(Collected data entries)
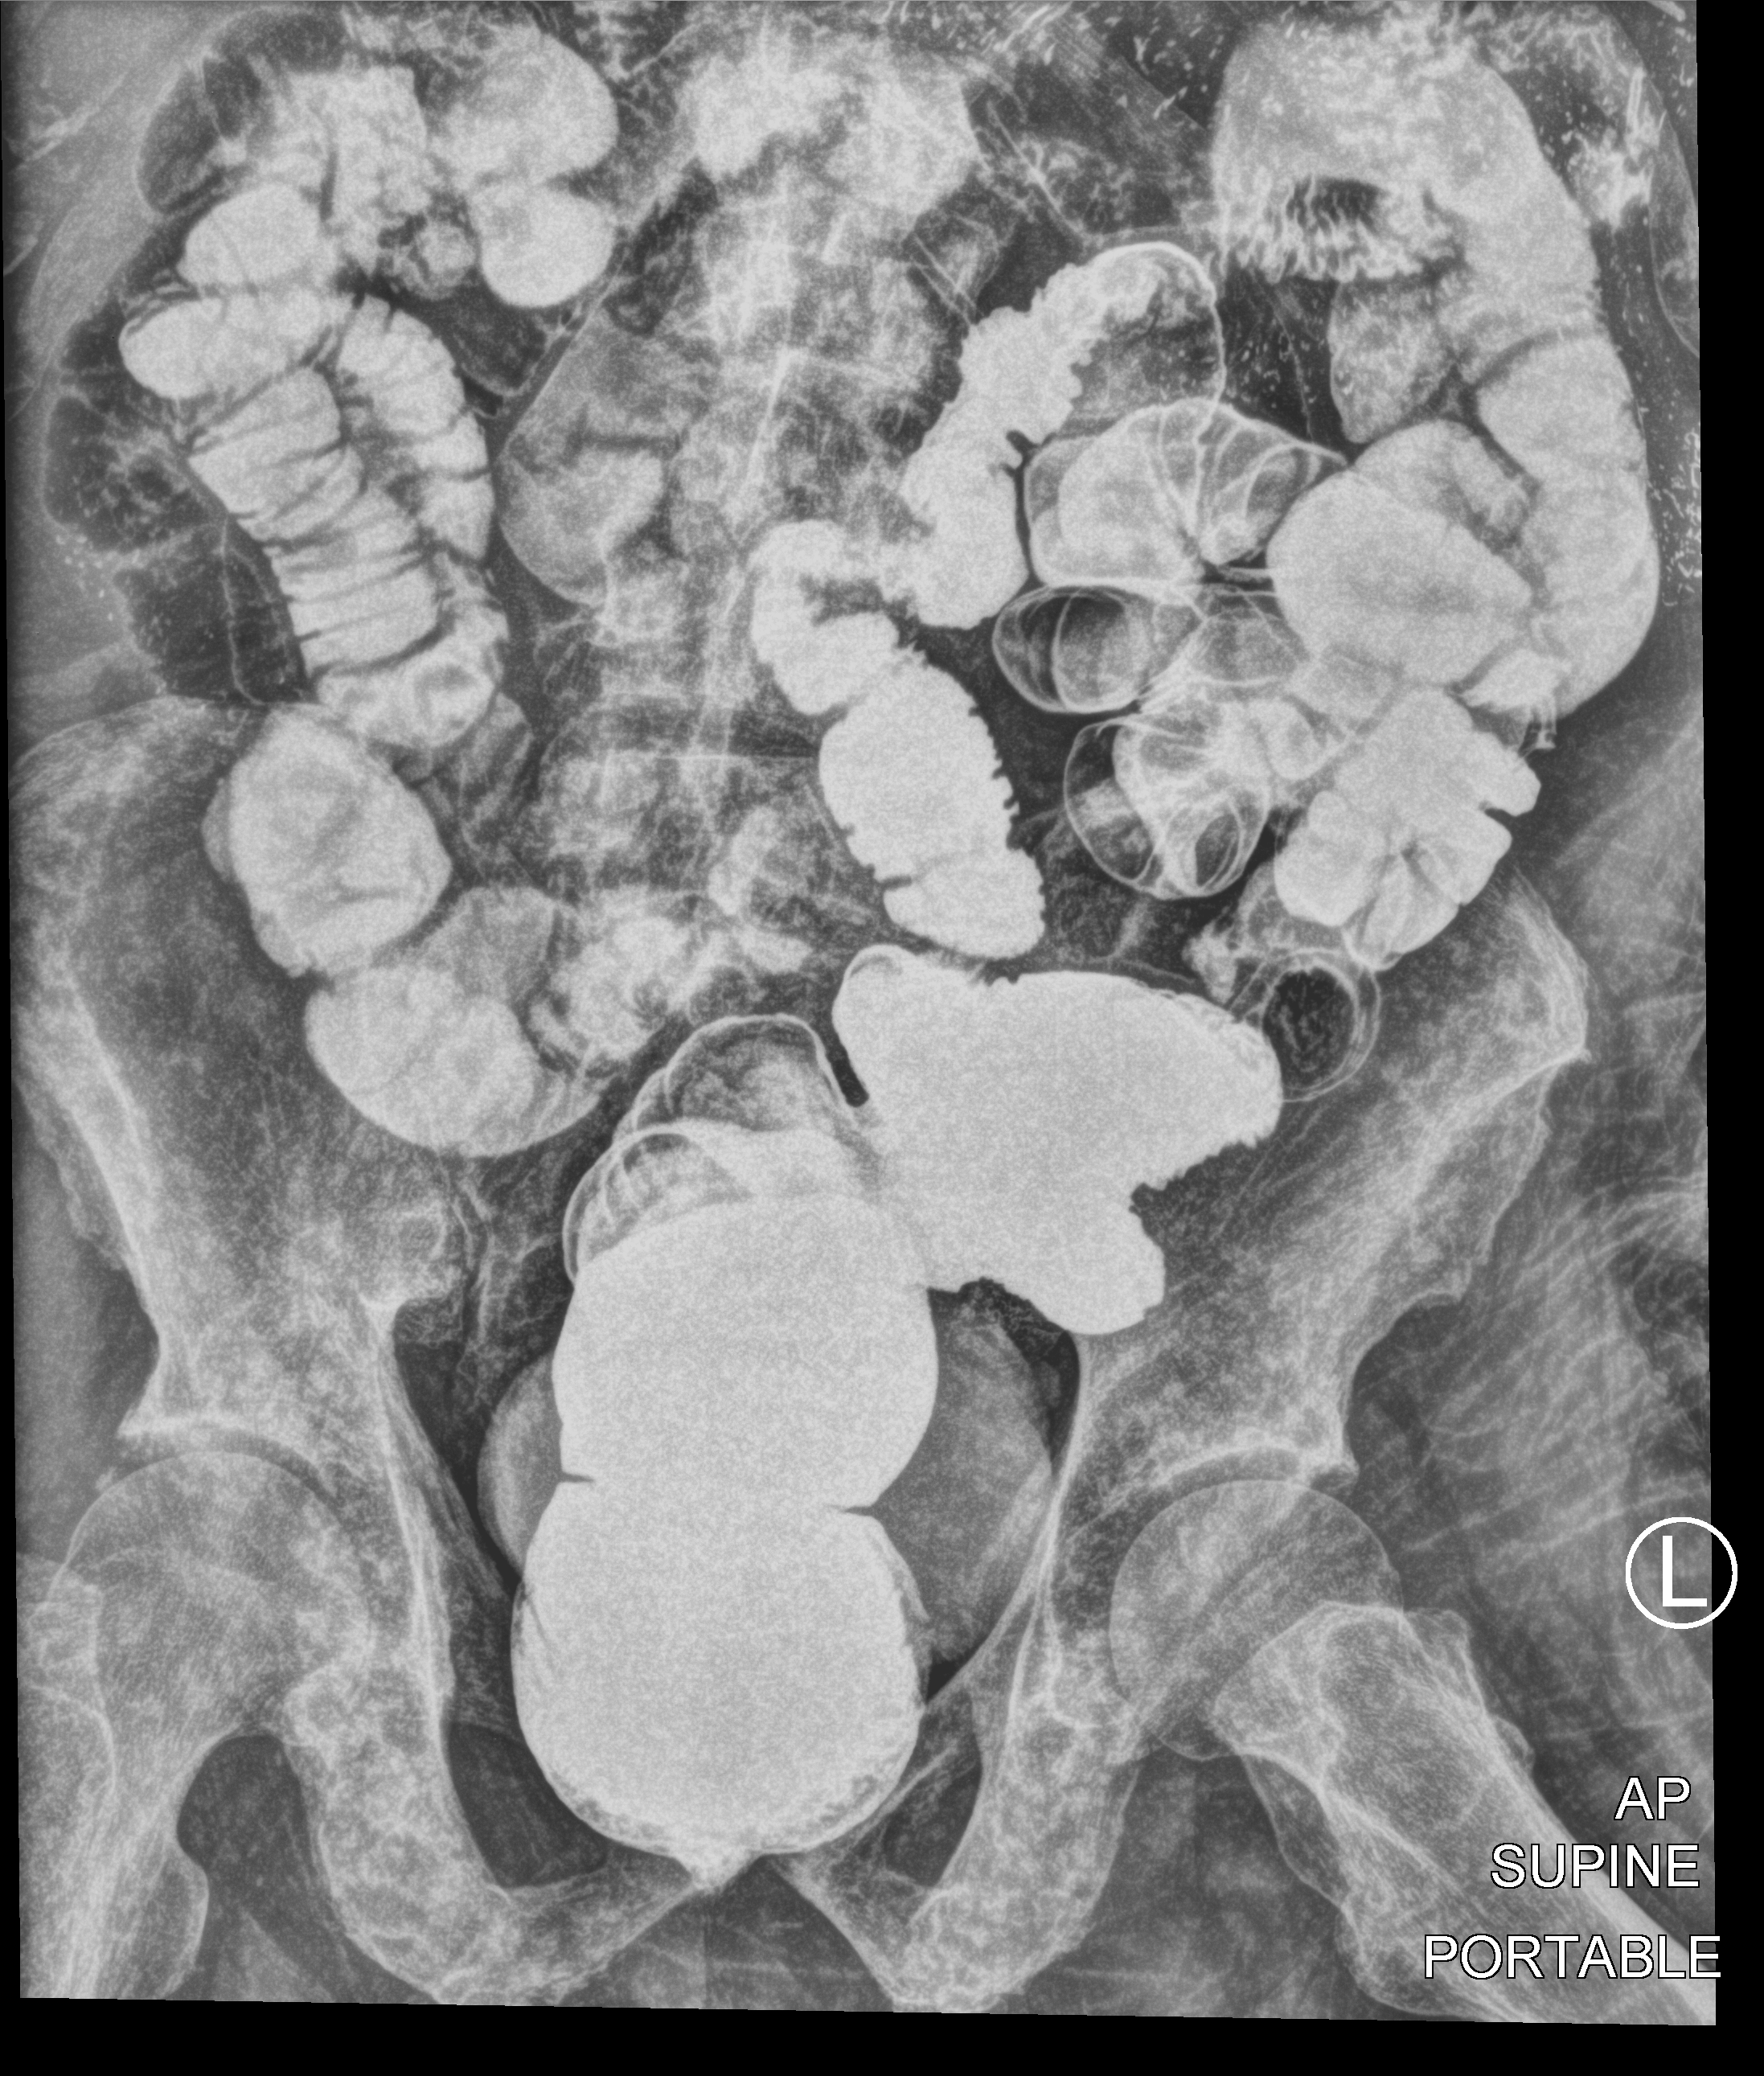
Bedside abdomen radiograph (computed radiography). Male patient hospitalised with COVID-19, age 75–90 years.
From the hospital-stay record, not from the radiograph (when in the stay this image was taken is not recorded): mechanically ventilated during this hospital stay: no.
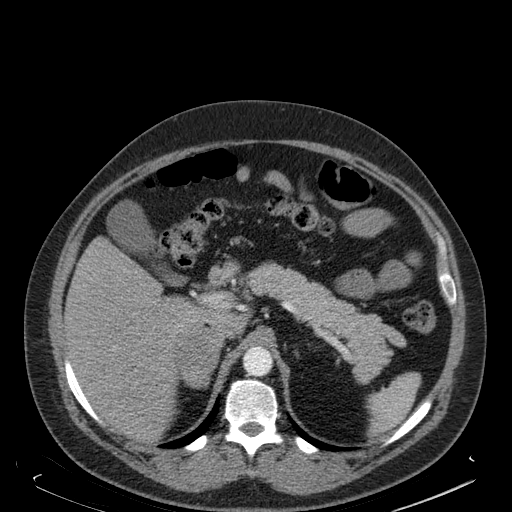
Contrast-enhanced abdominal CT, one axial slice; slice 123 of 181 in the series (ordered by position); soft-tissue window (W 400 / L 40 HU); 1.5 mm slice thickness; 512 × 512 image matrix, field of view 405 × 405 mm. Male patient. From the clinical record (not read from this slice): diagnosis: adrenocortical carcinoma; tumour side: right adrenal; tumour size at pathology: 7.5 cm; Ki-67 index: 25 %; stage (as recorded): 4.
Outlined on this slice (semi-automatically segmented with operator editing):
- mass: bounding box [x1, y1, x2, y2] px = [176, 332, 218, 387]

## DIRECTIONS:
Can you repeat every record above exactly, apart from the pictures?

## SOLUTION TO THIS PROBLEM:
Bedside abdomen radiograph (computed radiography). Male patient hospitalised with COVID-19, age 75–90 years.
From the hospital-stay record, not from the radiograph (when in the stay this image was taken is not recorded): mechanically ventilated during this hospital stay: no.
Contrast-enhanced abdominal CT, one axial slice; slice 123 of 181 in the series (ordered by position); soft-tissue window (W 400 / L 40 HU); 1.5 mm slice thickness; 512 × 512 image matrix, field of view 405 × 405 mm. Male patient. From the clinical record (not read from this slice): diagnosis: adrenocortical carcinoma; tumour side: right adrenal; tumour size at pathology: 7.5 cm; Ki-67 index: 25 %; stage (as recorded): 4.
Outlined on this slice (semi-automatically segmented with operator editing):
- mass: bounding box [x1, y1, x2, y2] px = [176, 332, 218, 387]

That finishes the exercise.